We don’t have a writers’ group anymore. I miss it. When I saw the submission request for this year’s Milestone, I missed them even more, and decided I’d do it on my own. I don’t write poetry and don’t know much about it. I enjoy hearing others read theirs aloud. But on one of my Selling Books road trips last fall, I wrote one. Took me hours of saying it aloud to begin to feel the rhythm, but I had lots of hours to fill. I submitted both the poems I wrote that day. They were both accepted. The luncheon was held today. I went by myself, but I was thinking about my old writing pals who helped me get where I am. I wonder where they’ve gone? My poet friend says a poem is only words until you share it. So I’m sharing my poems with you.
Ninety Minutes, Nine Days
Ninety minutes ago I left my home
Winding and curving my descent to I-40 Eastbound where I’ll spend much of the day
Tires on the pavement, already monotonous
Passing Asheville I glimpse a parting view of our mountains
Deep purple silhouette
From every ridge white wisps of sprite-like cloud reach upward
Absorbed into the new day
Rain clouds torn apart reveal ragged patches of blue
Like a lacy shawl over the chilly shoulders of the Blue Ridge.
I feel the magnetic tug.
This vision will be mine nine hours from now when I unpack my car
The magnetic pull will nudge every day I am away.

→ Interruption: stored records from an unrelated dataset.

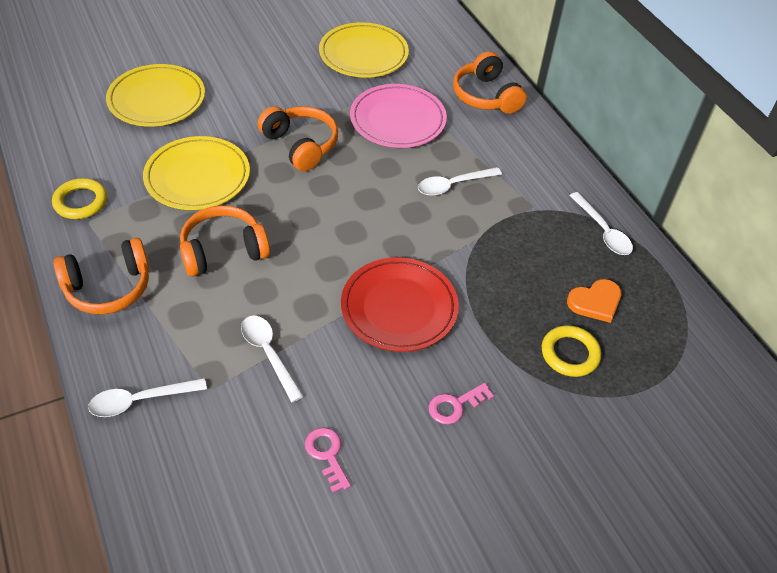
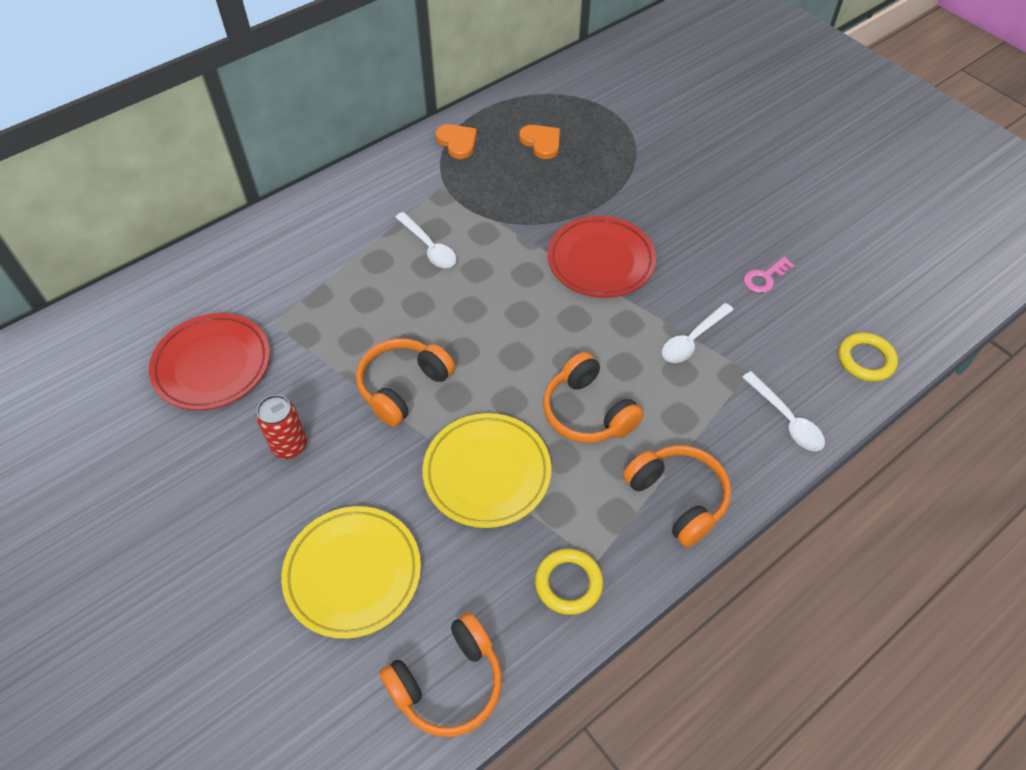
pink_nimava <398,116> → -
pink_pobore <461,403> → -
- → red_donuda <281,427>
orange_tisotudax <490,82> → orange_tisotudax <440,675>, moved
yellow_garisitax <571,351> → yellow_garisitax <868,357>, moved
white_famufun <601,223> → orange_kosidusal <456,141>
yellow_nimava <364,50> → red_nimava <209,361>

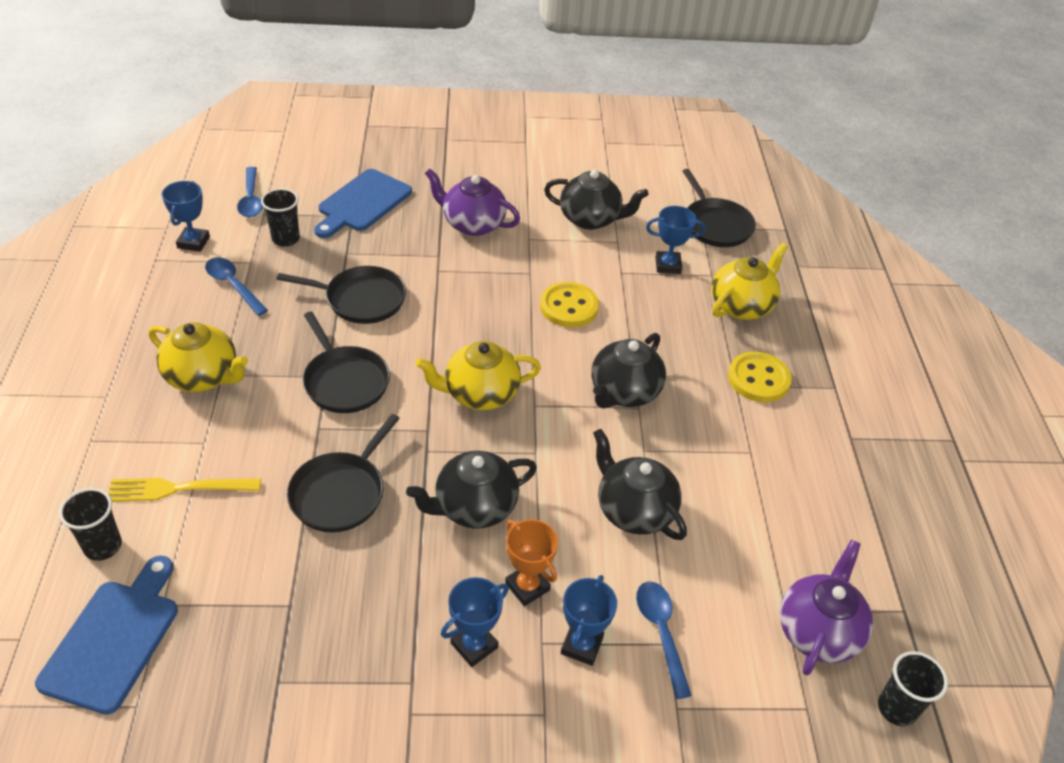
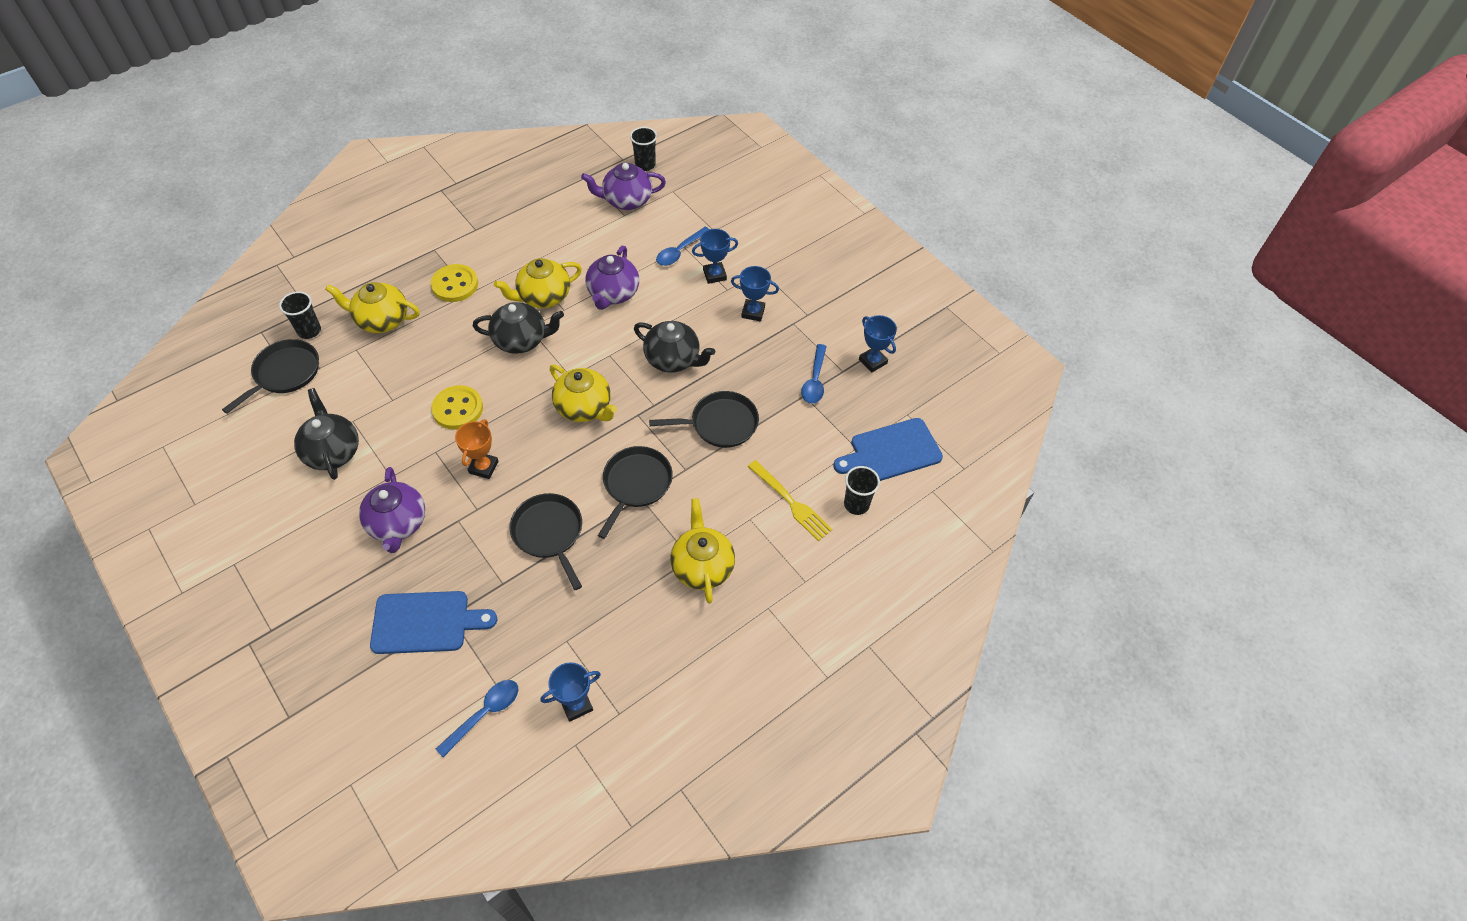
- → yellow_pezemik <538,283>
blue_famufun <236,286> → blue_famufun <814,373>, moved
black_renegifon <280,217> → black_renegifon <300,315>, moved
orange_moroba <531,562> → orange_moroba <477,449>, moved
blue_moroba <675,240> → blue_moroba <878,344>, moved
black_pezemik <640,484> → purple_pezemik <612,278>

Nine days from now in late afternoon
I will pass this place again on I-40 Westbound
Passing Asheville my first glimpse of our mountains
I’ll know that in my absence fall arrived in full
The silhouette painted crimson red
Hickory and Poplar pin gold brooches to the breast of our mountain.
She is stunning.
The magnet pulls from the core of the mountain to the inner core of me
Tires on the pavement hum
Near breathless with anticipation
Winding, curving my ascent begins
Back up to the plateau I call home
Hidden deep in the Blue Ridge
Green signs mark places and miles
Like old stone cairns and stiles
“If you lived here you’d be already home”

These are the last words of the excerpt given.